Scanning the PBP logo on my jersey, one lady stared talking to me regarding the race. She helped at ticket counter with language and also offered any help, if needed in packing my bike. Her husband was ready to drive me to Decathlon store. When I insisted on checking other options to ticket official, he figured out that if I reserve the seat in particular compartment then it was ok to take the bike without packing it. I booked the ticket. Now I was thinking about how to spend next 8 hours on the station. train arrival time - 5 PM in the evening.
I asked the lady “when will it reach to Paris” she said “at 9” it was almost 600 kms so I asked “in the morning?” she started laughing and said “no in the evening itself, you know it’s much faster by train than bike”.

Later she told me about the tragic death of one rider in an accident on Monday night. She showed me the newspaper. An American veered across the road (presumable fell asleep) and got ran over by long truck. Thai Pram was a 58 yr old from DC Ranndoneurs and he died on the spot. This is the second death in last 2 editions, an Italian died in 2007 after falling asleep on a fast decent.

I remembered about the recent similar incident, Wouter Weylandt (who was making a descent during the Giro d'Italia when he crashed and died on 10th May 2011).  His friend Voigt said about the incident "I never was the bravest. I like to think I know my limits, know the consequences and try to stay away from trouble, but when you're young, you think you're invulnerable, that you're never going to die. Just like James Dean." I also remembered few moments of my sleepy riding and felt terrible.

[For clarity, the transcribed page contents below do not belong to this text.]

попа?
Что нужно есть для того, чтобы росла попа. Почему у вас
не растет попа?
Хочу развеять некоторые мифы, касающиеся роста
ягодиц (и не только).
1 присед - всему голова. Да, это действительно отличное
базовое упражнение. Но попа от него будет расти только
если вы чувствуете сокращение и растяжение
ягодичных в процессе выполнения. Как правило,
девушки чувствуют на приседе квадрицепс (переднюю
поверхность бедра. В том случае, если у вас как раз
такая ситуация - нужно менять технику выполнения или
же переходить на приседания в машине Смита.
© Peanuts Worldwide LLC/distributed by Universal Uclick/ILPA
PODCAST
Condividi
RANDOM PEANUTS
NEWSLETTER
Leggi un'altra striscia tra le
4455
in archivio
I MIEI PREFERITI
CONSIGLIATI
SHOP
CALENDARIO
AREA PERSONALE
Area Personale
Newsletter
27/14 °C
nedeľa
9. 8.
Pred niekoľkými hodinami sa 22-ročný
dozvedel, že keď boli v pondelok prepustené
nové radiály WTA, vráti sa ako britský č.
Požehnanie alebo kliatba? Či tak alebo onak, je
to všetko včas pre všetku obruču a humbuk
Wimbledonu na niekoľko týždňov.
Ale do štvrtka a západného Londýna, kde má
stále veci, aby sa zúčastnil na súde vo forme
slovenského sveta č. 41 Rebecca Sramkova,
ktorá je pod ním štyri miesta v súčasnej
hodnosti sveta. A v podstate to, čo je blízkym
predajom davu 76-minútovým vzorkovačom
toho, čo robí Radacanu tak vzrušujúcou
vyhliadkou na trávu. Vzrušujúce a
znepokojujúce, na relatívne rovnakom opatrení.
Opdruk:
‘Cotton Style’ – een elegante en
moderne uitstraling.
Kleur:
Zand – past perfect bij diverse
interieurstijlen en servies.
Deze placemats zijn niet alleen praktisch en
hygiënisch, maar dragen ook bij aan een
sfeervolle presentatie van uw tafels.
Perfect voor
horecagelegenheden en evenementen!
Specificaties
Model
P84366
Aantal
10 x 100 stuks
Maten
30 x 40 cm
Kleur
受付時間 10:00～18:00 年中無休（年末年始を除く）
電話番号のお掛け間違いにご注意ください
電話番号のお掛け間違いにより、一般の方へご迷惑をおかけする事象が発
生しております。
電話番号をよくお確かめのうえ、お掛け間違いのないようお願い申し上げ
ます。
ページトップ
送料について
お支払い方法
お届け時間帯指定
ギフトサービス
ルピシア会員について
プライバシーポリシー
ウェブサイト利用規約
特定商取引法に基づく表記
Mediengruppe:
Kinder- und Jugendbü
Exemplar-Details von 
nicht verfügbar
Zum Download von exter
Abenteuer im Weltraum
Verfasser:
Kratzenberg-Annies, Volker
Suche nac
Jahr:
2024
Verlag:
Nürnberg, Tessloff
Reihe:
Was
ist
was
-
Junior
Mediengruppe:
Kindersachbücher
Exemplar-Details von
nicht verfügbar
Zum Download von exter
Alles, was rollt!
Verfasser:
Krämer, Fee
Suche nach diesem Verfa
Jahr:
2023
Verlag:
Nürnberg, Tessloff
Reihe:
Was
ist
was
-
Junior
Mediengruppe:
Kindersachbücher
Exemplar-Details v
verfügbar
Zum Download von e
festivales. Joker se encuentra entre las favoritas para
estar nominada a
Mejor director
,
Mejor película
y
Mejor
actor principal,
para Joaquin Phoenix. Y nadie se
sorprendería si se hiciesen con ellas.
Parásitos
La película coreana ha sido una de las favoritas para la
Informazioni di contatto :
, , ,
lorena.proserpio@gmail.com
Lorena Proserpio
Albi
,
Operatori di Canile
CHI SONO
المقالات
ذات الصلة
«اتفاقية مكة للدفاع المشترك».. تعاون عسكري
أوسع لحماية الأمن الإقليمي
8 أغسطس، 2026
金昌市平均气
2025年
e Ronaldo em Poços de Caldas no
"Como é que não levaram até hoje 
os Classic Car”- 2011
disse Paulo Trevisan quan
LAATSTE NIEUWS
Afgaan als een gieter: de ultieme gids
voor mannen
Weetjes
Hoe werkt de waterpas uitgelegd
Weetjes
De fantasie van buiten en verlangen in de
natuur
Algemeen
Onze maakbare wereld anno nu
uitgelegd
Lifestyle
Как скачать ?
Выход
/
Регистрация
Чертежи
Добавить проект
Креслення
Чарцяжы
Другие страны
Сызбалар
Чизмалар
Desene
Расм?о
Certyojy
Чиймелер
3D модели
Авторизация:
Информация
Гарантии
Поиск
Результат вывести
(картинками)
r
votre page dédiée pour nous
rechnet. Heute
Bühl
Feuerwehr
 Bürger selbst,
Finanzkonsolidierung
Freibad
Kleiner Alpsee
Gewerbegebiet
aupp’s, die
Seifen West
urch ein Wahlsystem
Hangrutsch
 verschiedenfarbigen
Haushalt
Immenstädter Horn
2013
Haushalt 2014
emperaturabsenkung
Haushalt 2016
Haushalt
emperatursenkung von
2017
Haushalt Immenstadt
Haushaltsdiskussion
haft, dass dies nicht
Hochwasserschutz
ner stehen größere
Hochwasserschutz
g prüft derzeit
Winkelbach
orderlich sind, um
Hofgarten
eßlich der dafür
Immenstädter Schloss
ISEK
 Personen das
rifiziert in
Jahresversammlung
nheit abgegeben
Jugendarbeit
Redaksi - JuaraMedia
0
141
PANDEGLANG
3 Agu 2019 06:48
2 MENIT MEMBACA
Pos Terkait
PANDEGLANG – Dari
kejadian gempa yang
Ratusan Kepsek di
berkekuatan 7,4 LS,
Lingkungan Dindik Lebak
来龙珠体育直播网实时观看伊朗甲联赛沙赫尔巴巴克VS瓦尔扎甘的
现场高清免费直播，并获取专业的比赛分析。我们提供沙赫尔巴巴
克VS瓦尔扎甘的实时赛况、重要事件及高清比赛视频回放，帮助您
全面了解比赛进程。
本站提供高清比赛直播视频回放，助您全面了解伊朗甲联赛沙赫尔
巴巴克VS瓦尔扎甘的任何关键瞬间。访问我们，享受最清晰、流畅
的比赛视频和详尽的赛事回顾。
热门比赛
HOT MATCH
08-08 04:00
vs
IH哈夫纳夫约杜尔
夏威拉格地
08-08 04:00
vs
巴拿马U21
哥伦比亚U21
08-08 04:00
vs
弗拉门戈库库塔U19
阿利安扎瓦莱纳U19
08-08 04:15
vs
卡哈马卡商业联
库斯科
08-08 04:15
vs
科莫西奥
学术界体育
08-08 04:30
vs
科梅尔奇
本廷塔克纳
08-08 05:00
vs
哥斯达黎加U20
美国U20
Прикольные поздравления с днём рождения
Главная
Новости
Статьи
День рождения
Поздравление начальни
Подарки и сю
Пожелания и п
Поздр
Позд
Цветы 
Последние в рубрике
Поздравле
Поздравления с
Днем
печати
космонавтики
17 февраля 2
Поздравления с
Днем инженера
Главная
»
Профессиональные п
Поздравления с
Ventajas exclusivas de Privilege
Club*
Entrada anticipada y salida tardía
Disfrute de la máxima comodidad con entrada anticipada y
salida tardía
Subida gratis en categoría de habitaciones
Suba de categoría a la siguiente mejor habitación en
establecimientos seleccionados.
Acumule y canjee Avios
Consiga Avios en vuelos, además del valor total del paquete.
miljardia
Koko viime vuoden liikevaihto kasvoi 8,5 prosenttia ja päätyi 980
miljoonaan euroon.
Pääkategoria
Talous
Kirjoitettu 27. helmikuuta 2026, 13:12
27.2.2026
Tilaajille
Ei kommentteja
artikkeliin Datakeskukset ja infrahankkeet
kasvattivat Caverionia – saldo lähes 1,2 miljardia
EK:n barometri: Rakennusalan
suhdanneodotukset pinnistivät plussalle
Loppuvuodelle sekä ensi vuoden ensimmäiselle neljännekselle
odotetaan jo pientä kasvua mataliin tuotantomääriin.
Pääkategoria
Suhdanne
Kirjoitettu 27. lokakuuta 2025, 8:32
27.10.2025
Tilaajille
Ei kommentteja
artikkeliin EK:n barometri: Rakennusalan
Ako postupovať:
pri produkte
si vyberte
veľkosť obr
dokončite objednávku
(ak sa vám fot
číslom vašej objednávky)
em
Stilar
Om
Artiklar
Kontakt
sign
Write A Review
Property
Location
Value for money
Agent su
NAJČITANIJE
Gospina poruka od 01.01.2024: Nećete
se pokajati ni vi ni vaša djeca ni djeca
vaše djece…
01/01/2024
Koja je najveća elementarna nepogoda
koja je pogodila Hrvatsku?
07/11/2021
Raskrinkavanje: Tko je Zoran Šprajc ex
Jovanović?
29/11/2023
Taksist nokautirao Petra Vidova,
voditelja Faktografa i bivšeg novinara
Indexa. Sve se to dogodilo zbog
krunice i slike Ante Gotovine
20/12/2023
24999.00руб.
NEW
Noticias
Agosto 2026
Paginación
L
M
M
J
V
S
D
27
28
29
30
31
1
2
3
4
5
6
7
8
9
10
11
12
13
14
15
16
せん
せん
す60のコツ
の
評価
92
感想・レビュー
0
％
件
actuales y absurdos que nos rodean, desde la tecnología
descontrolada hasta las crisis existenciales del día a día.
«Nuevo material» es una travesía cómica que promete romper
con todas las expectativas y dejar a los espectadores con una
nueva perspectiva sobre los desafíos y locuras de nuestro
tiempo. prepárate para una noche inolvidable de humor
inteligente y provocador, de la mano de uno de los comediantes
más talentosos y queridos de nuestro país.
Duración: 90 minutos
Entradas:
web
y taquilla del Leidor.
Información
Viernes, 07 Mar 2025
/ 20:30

Considering the statistics, ride involved roughly 5,000 riders, and something like 350,000 miles of riding, there is always probability of dire consequences if someone is not careful. I felt sad, there is so little one can do to help. But then the racing will go on. It has to, It's the best thing we could do.

I roamed to areas nearby station, waited for the train. In the evening I boarded train, the journey was fast and smooth. Few DNF’s (non finishers) from PBP joined over the course. I chatted with a German rider who met with an accident and couldn't ride so abandoned. We talked lot, shared many experiences. Lastly I reached at station, took local train to Plaisir. In the night it was difficult to find roads. I asked help from station officials, they gave one big map of the area and explained how to reach the hotel. Lastly hotel at 11 PM.
Next day, 25th Aug – the last day of PBP. we joined the valedictory function followed by the party in the evening, cheered for all who completed the PBP within time limits. Again nice time, met more riders with amazing stories. At the age of 76, Italian rider completed in 75 hours. We heard his story of PBP, he said “I was on the bike for 50 hours, and rested quite well.” While discussing about the rider with amputated leg who rode the PBP, he formulated his emotional words “I saw the guy, he was so determined. I also saw someone who is blind and riding along the way, these things made me cry”. We spent most of the time at gymnasium, collected directive arrow signs as a lifetime memory from volunteers.
Now flying date was one day ahead. I was eagerly waiting for the Saturday. Days after PBP were full of rest and packing. We flew back to India on 27th Aug, Saturday.
Before I left France, I had accepted that, the idea “I might not finish the ride, but that I would have fun either way”. Maybe that was a bad Idea (in terms of finishing), an unfinished PBP a new challenge ...A Score to Settle...might be in 2015, but I did have fun. I saw the amazing passionate riders some riding with amputated leg, with only hands and blind also ..and as old as 75 + ...the sheer human spirit that goes beyond limits . The enriching experience which will remain with me for rest of my life. Lastly I thought about Thai, his family and the wonderful people I met in France.